Wearing an entirely hemp outfit, Dionne Holmquist, founder of Hemp Quest Ventures, talked about being inspired by Alex White Plume. With a long career as a counselor, she says, “I wanted to do holistic healing, not treatment. That’s what I learned as an addiction counselor. We were just treating people and not healing them.”

Her experience motivated her to do more and eventually led to her current role leading multiple efforts in the hemp industry. Her company is based in Colorado but she will work with tribes to move their efforts forward.

For those concerned about any new regulations which would limit tribal and other national hemp markets, most industry and legal analysts are not worried. “That train has left the station,” Don Wedll, in his third year of growing hemp, says. “You can buy CBDs at Walmart.”

To further cement Wedll’s sentiment, S.2667 (Hemp Farming Act of 2018) was recently introduced by senior Senator Mitch McConnell from Kentucky. It was quickly given a second reading by the senate and is expected to pass in the Senate.

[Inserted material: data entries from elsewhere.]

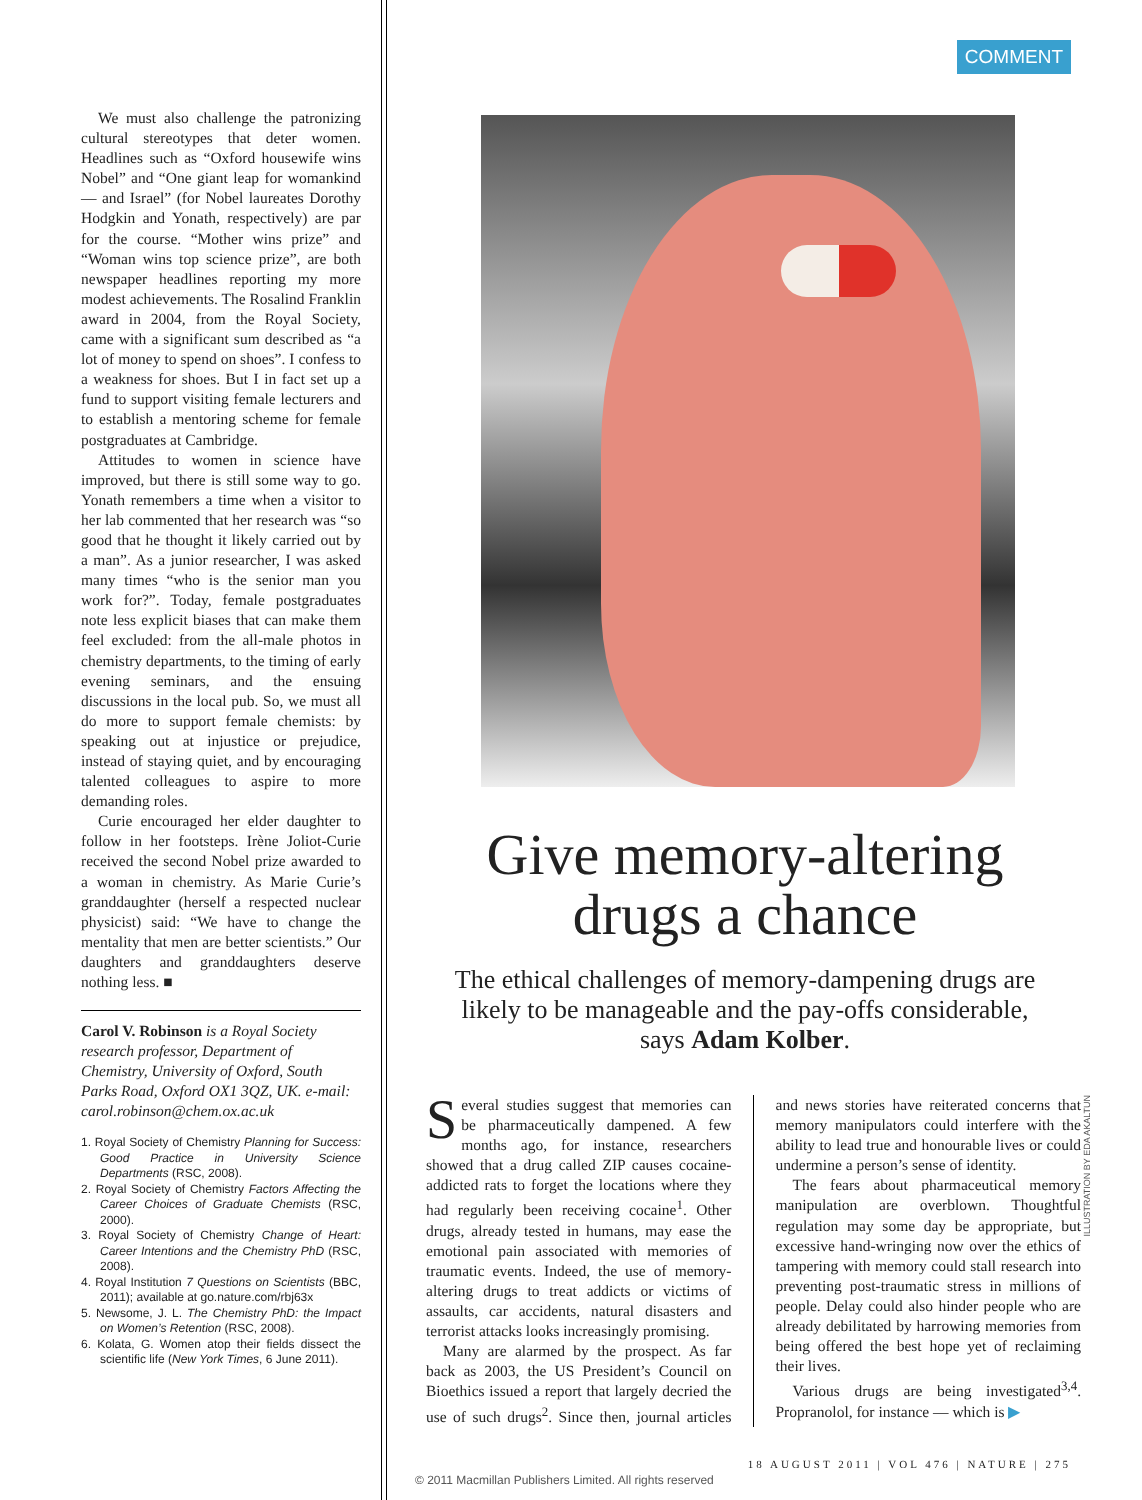We must also challenge the patronizing cultural stereotypes that deter women. Headlines such as “Oxford housewife wins Nobel” and “One giant leap for womankind — and Israel” (for Nobel laureates Dorothy Hodgkin and Yonath, respectively) are par for the course. “Mother wins prize” and “Woman wins top science prize”, are both newspaper headlines reporting my more modest achievements. The Rosalind Franklin award in 2004, from the Royal Society, came with a significant sum described as “a lot of money to spend on shoes”. I confess to a weakness for shoes. But I in fact set up a fund to support visiting female lecturers and to establish a mentoring scheme for female postgraduates at Cambridge.
Attitudes to women in science have improved, but there is still some way to go. Yonath remembers a time when a visitor to her lab commented that her research was “so good that he thought it likely carried out by a man”. As a junior researcher, I was asked many times “who is the senior man you work for?”. Today, female postgraduates note less explicit biases that can make them feel excluded: from the all-male photos in chemistry departments, to the timing of early evening seminars, and the ensuing discussions in the local pub. So, we must all do more to support female chemists: by speaking out at injustice or prejudice, instead of staying quiet, and by encouraging talented colleagues to aspire to more demanding roles.
Curie encouraged her elder daughter to follow in her footsteps. Irène Joliot-Curie received the second Nobel prize awarded to a woman in chemistry. As Marie Curie’s granddaughter (herself a respected nuclear physicist) said: “We have to change the mentality that men are better scientists.” Our daughters and granddaughters deserve nothing less. ■
Carol V. Robinson is a Royal Society research professor, Department of Chemistry, University of Oxford, South Parks Road, Oxford OX1 3QZ, UK. e-mail: carol.robinson@chem.ox.ac.uk
1. Royal Society of Chemistry Planning for Success: Good Practice in University Science Departments (RSC, 2008).
2. Royal Society of Chemistry Factors Affecting the Career Choices of Graduate Chemists (RSC, 2000).
3. Royal Society of Chemistry Change of Heart: Career Intentions and the Chemistry PhD (RSC, 2008).
4. Royal Institution 7 Questions on Scientists (BBC, 2011); available at go.nature.com/rbj63x
5. Newsome, J. L. The Chemistry PhD: the Impact on Women’s Retention (RSC, 2008).
6. Kolata, G. Women atop their fields dissect the scientific life (New York Times, 6 June 2011).
COMMENT
Give memory-altering drugs a chance
The ethical challenges of memory-dampening drugs are likely to be manageable and the pay-offs considerable, says Adam Kolber.
Several studies suggest that memories can be pharmaceutically dampened. A few months ago, for instance, researchers showed that a drug called ZIP causes cocaine-addicted rats to forget the locations where they had regularly been receiving cocaine<sup>1</sup>. Other drugs, already tested in humans, may ease the emotional pain associated with memories of traumatic events. Indeed, the use of memory-altering drugs to treat addicts or victims of assaults, car accidents, natural disasters and terrorist attacks looks increasingly promising.
Many are alarmed by the prospect. As far back as 2003, the US President’s Council on Bioethics issued a report that largely decried the use of such drugs<sup>2</sup>. Since then, journal articles and news stories have reiterated concerns that memory manipulators could interfere with the ability to lead true and honourable lives or could undermine a person’s sense of identity.
The fears about pharmaceutical memory manipulation are overblown. Thoughtful regulation may some day be appropriate, but excessive hand-wringing now over the ethics of tampering with memory could stall research into preventing post-traumatic stress in millions of people. Delay could also hinder people who are already debilitated by harrowing memories from being offered the best hope yet of reclaiming their lives.
Various drugs are being investigated<sup>3,4</sup>. Propranolol, for instance — which is ▶
18 AUGUST 2011 | VOL 476 | NATURE | 275
© 2011 Macmillan Publishers Limited. All rights reserved
ILLUSTRATION BY EDA AKALTUN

Hemp Business Journal estimates the total retail value of all hemp products sold in the U.S. to be at least $688 million for 2016. The data demonstrates the hemp industry is growing quickly and according to Sean Murphy, the Founder and Publisher of the Journal, sales are projected to be nearly $2 billion by 2020, led by hemp food, body care, and CBD-based products.

It is one of the fastest growing plants, and was one of the first plants to be spun into usable fiber 10,000 years ago. This spring, a planting in Native communities brings more promise. With it a new collaboration is growing in Indigenous nations. Some tribes will grow, others will enact regulatory authority, and more tribes will come to the table in what promises to be an economy that can change many facets of our lives. The plant is here to stay.

With tribes like the Anishinaabe, Crow, Oneida, Odawa, Menominee, Navajo and Omaha interested in industrial hemp, it is clear that the renaissance of hemp is now.